Begitu besar pengaruh orang yang ikhlas itu, sehingga dengan kekuatan niat ikhlasnya mampu menembus ruang dan waktu. Seperti halnya apapun yang dilakukan, diucapkan, dan diisyaratkan Rasulullah, mampu mempengaruhi kita semua walau beliau telah wafat ribuan tahun yang lalu namun kita senantiasa patuh dan taat terhadap apa yang beliau sampaikan.

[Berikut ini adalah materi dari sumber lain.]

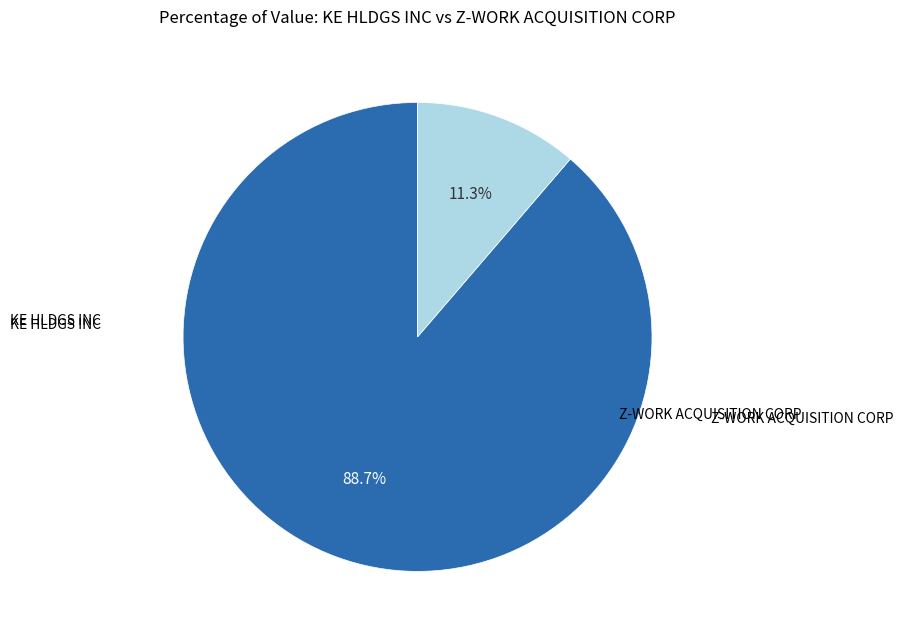

Count the number of slices in the pie.

2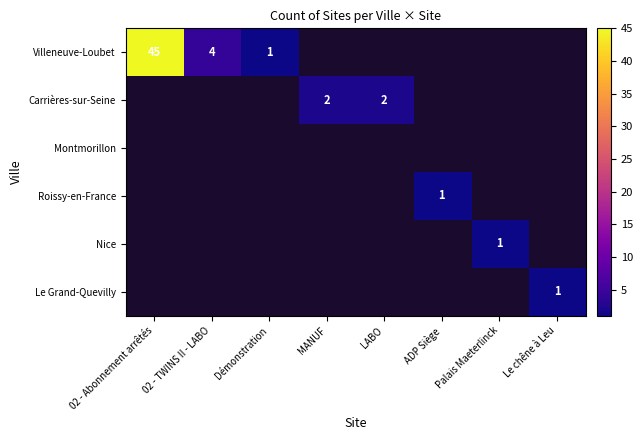

What is the sum of the Carrières-sur-Seine values at LABO and MANUF?

4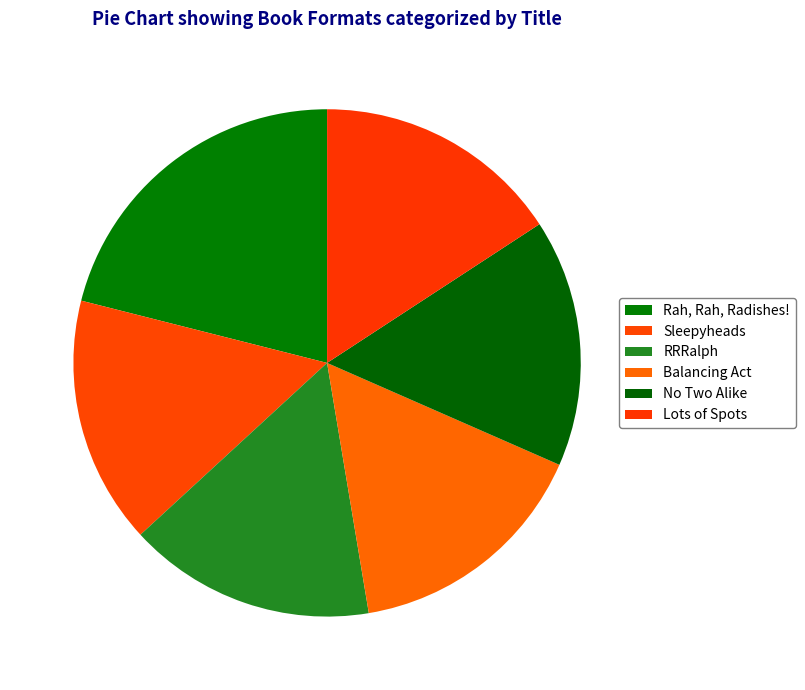

The Lots of Spots slice represents 7% of the pie. True or false?

False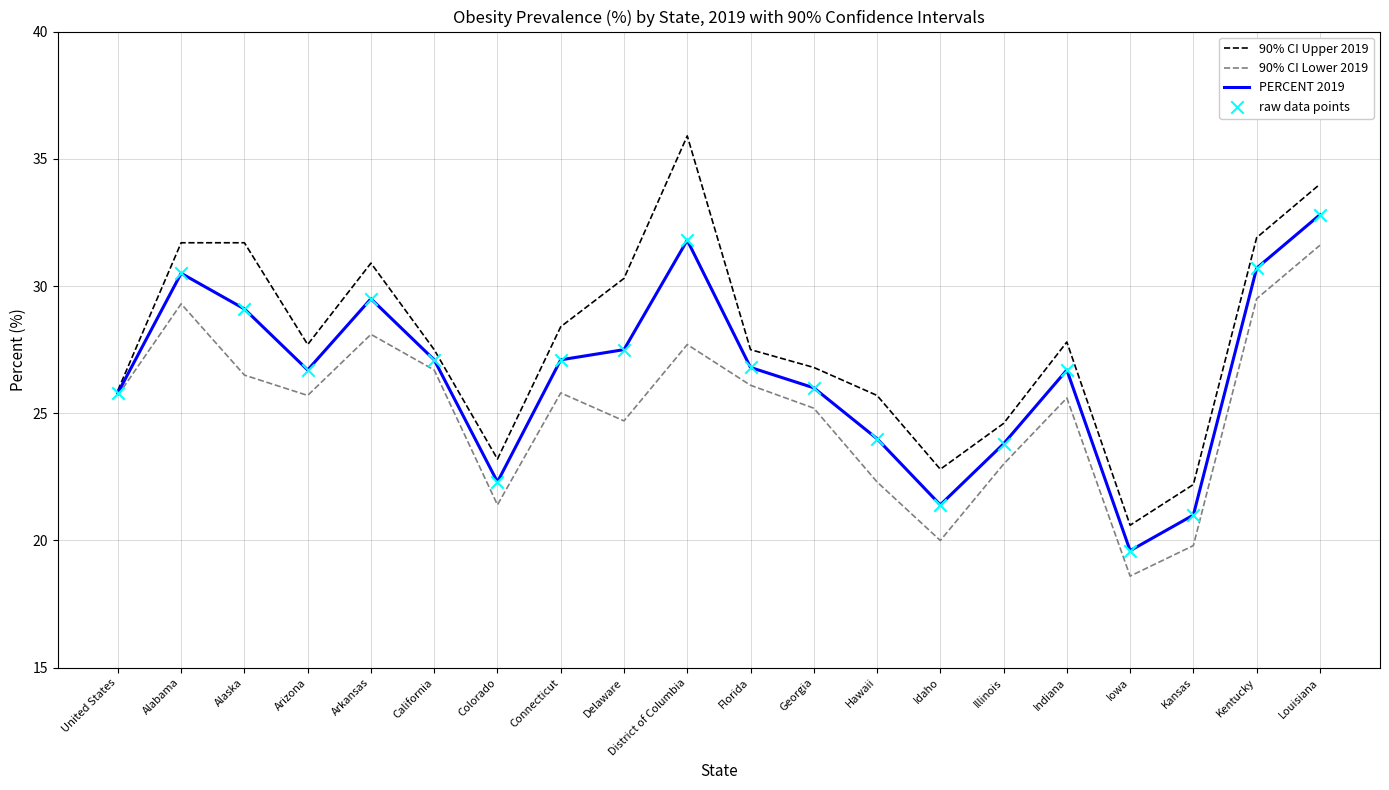

Is the value of PERCENT 2019 at Iowa greater than the value of 90% CI Upper 2019 at Georgia?

No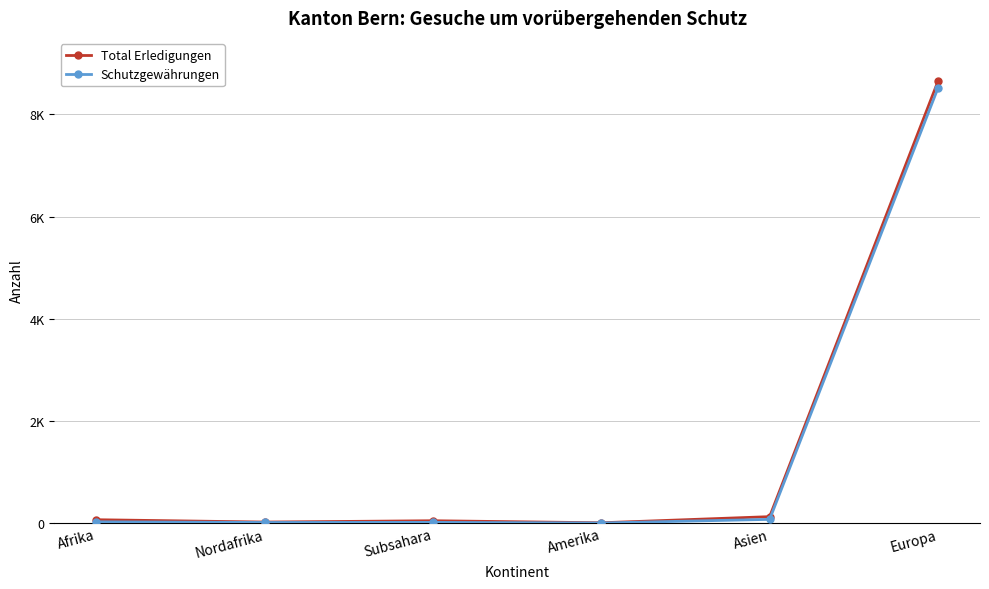

Which label corresponds to the smallest value in the chart?

Amerika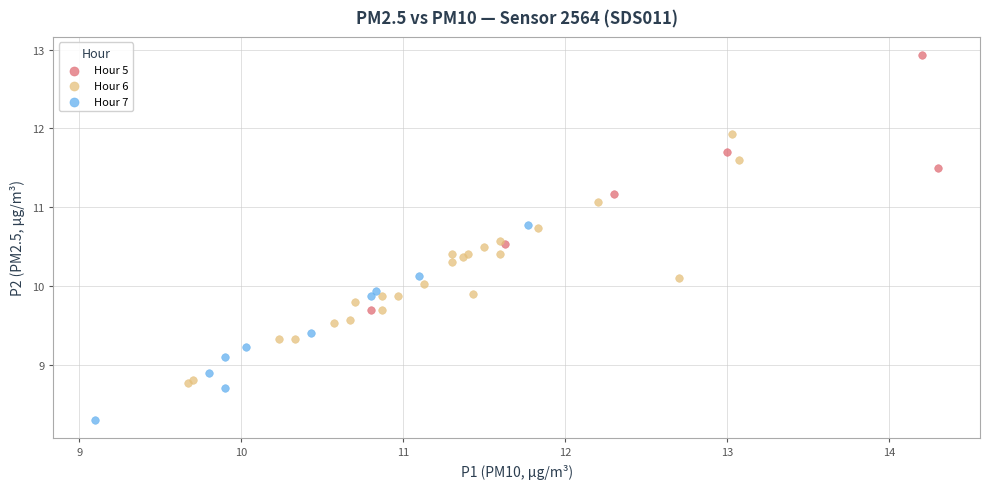

Which series contains the lowest Y value?

Hour 7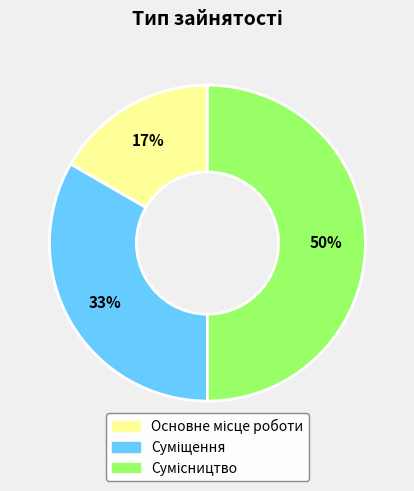

Count the number of slices in the pie.

3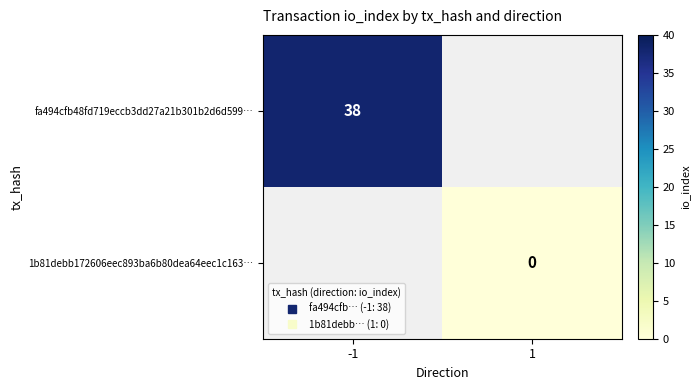

At which label is fa494cfb48fd719eccb3dd27a21b301b2d6d599… closest to 38?

-1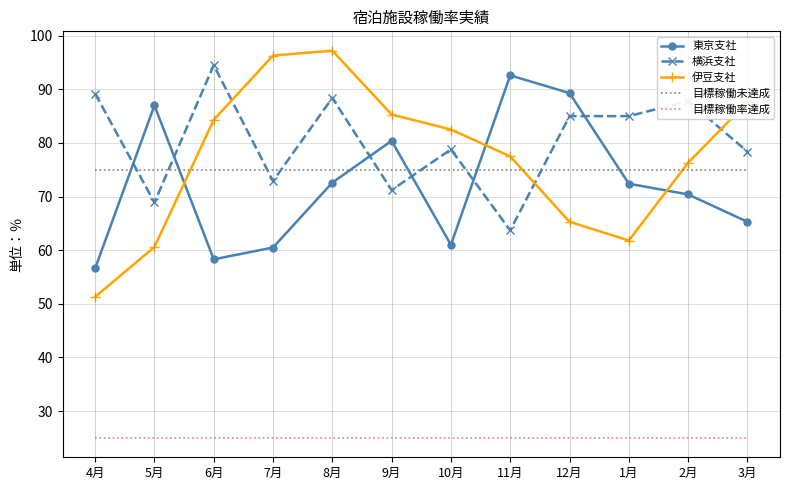

True or false: 目標稼働率達成 and 横浜支社 cross at least once.

False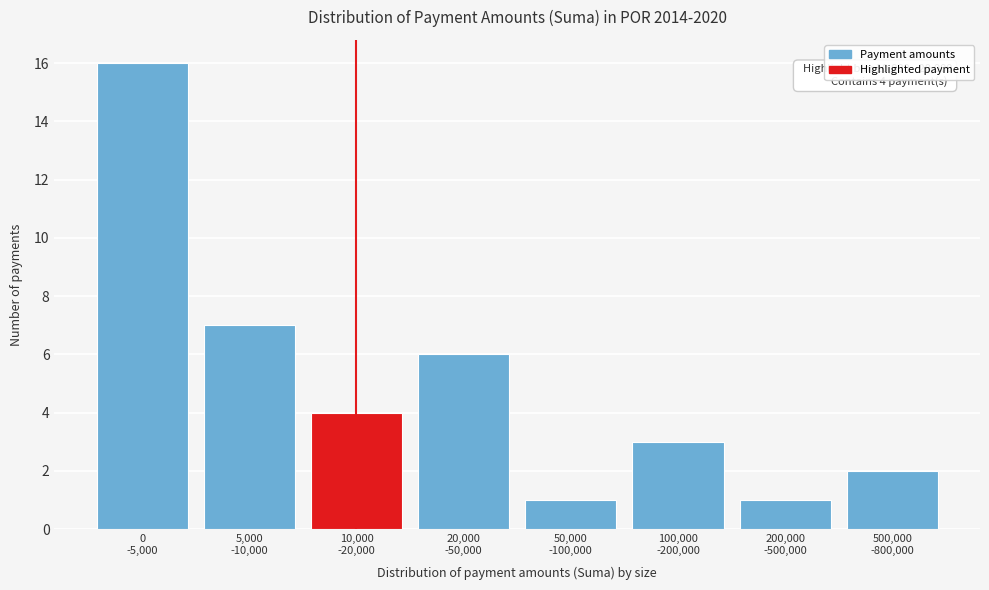

Reading left to right, extract all data points from this chart.

16	7	4	6	1	3	1	2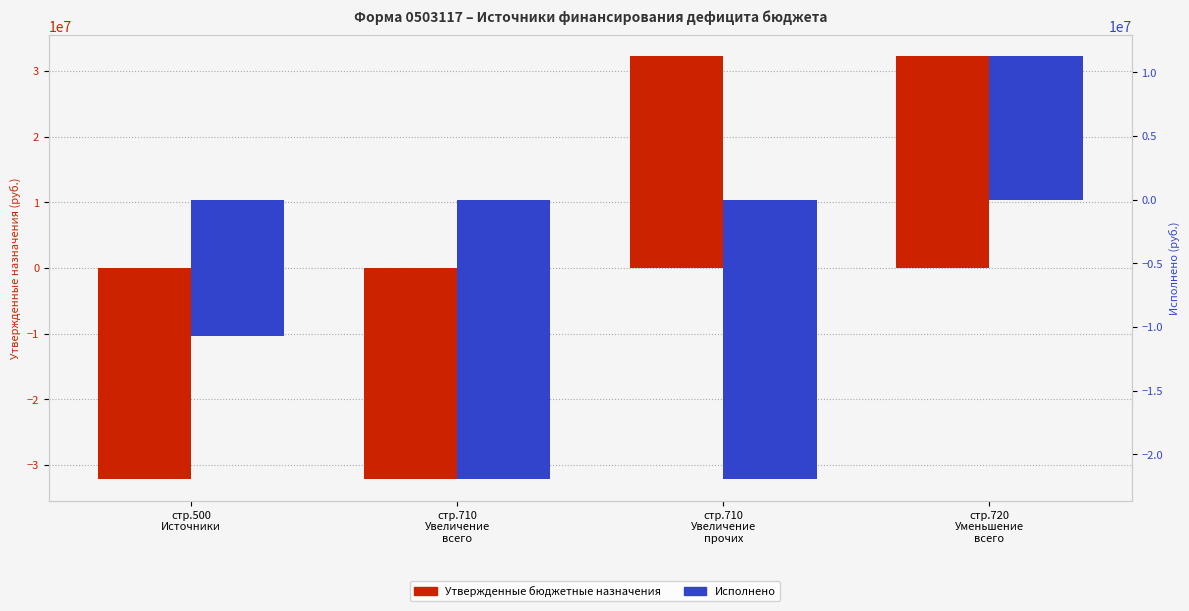

What is the total value across all series at стр.710
Увеличение
прочих?

10249416.0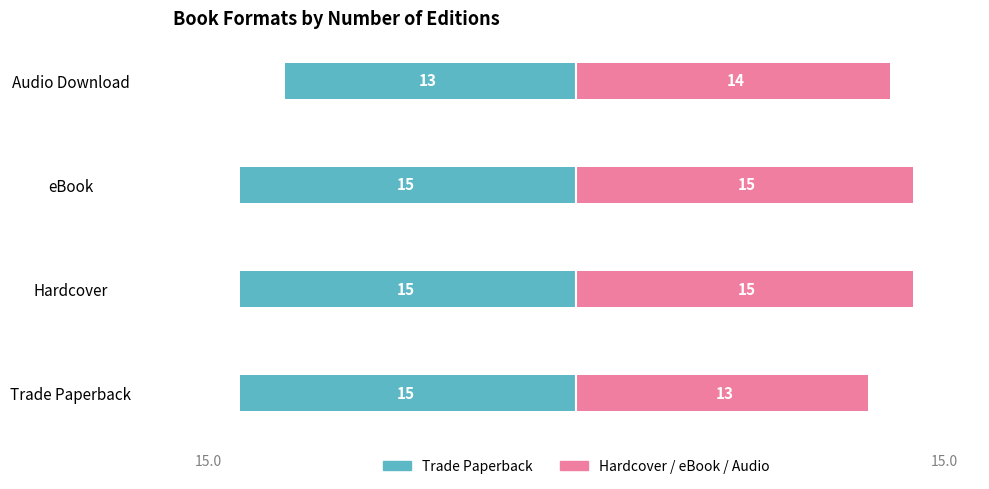

What is the difference between the highest and lowest values at Trade Paperback?

28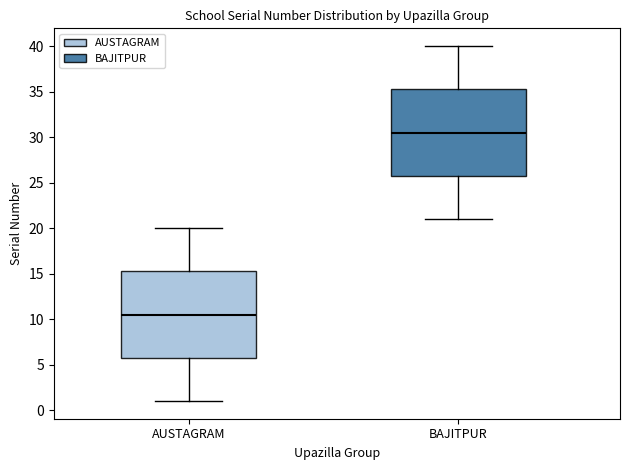

Reading left to right, transcribe this box plot: for each box, give where its median line is, the range the box spans, and where its two whiskers end, as read against the y-axis. The values are not printed on the chart, so give them approximately, as read against the axis.

AUSTAGRAM: median 10.5, box 6.0 to 15.5, whiskers 1.0 to 20.0
BAJITPUR: median 30.5, box 26.0 to 35.5, whiskers 21.0 to 40.0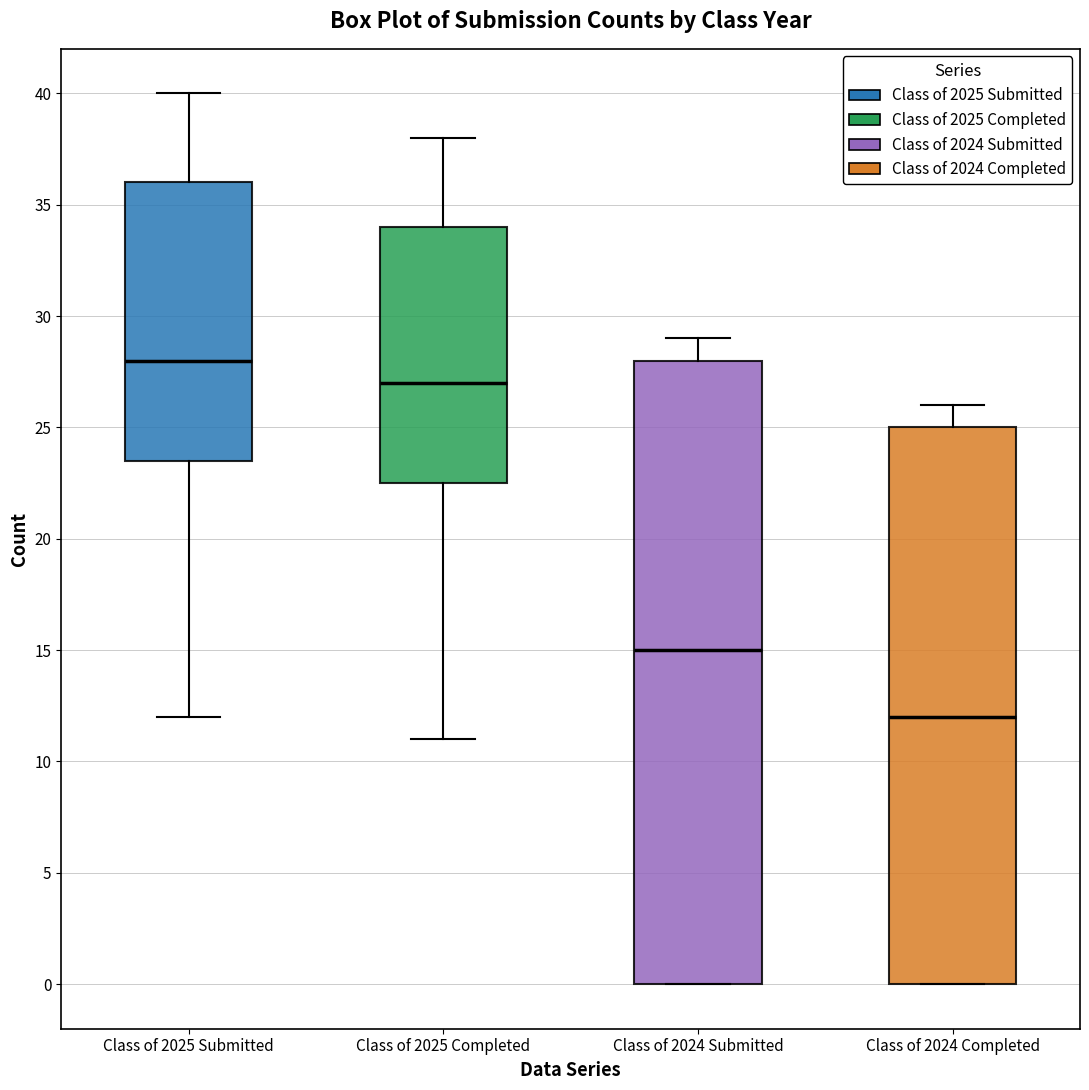

Reading left to right, read every box against the y-axis: the position of its median line, the range the box covers, and the ends of its whiskers. The values are not printed on the chart, so give them approximately, as read against the axis.

Class of 2025 Submitted: median 28.0, box 23.5 to 36.0, whiskers 12.0 to 40.0
Class of 2025 Completed: median 27.0, box 22.5 to 34.0, whiskers 11.0 to 38.0
Class of 2024 Submitted: median 15.0, box 0.0 to 28.0, whiskers 0.0 to 29.0
Class of 2024 Completed: median 12.0, box 0.0 to 25.0, whiskers 0.0 to 26.0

Bahkan orang yang ikhlas bisa membuat iblis (syaitan) tidak bisa banyak berbuat dalam usahanya untuk menggoda orang ikhlas tersebut. Ingatlah, apapun masalah kita kita janganlah hati kita sampai pada masalah itu, cukuplah hanya ikhtiar dan pikiran saja yang sampai pada masalah tersebut, tapi hati hanya tertambat pada Allah SWt yang Maha Mengetahui akan masalah yang kita hadapi tersebut. Semoga Allah SWT membimbing kita pada jalan-Nya sehingga kita bisa menjadi hamba-Nya yang ikhlas. Amiin.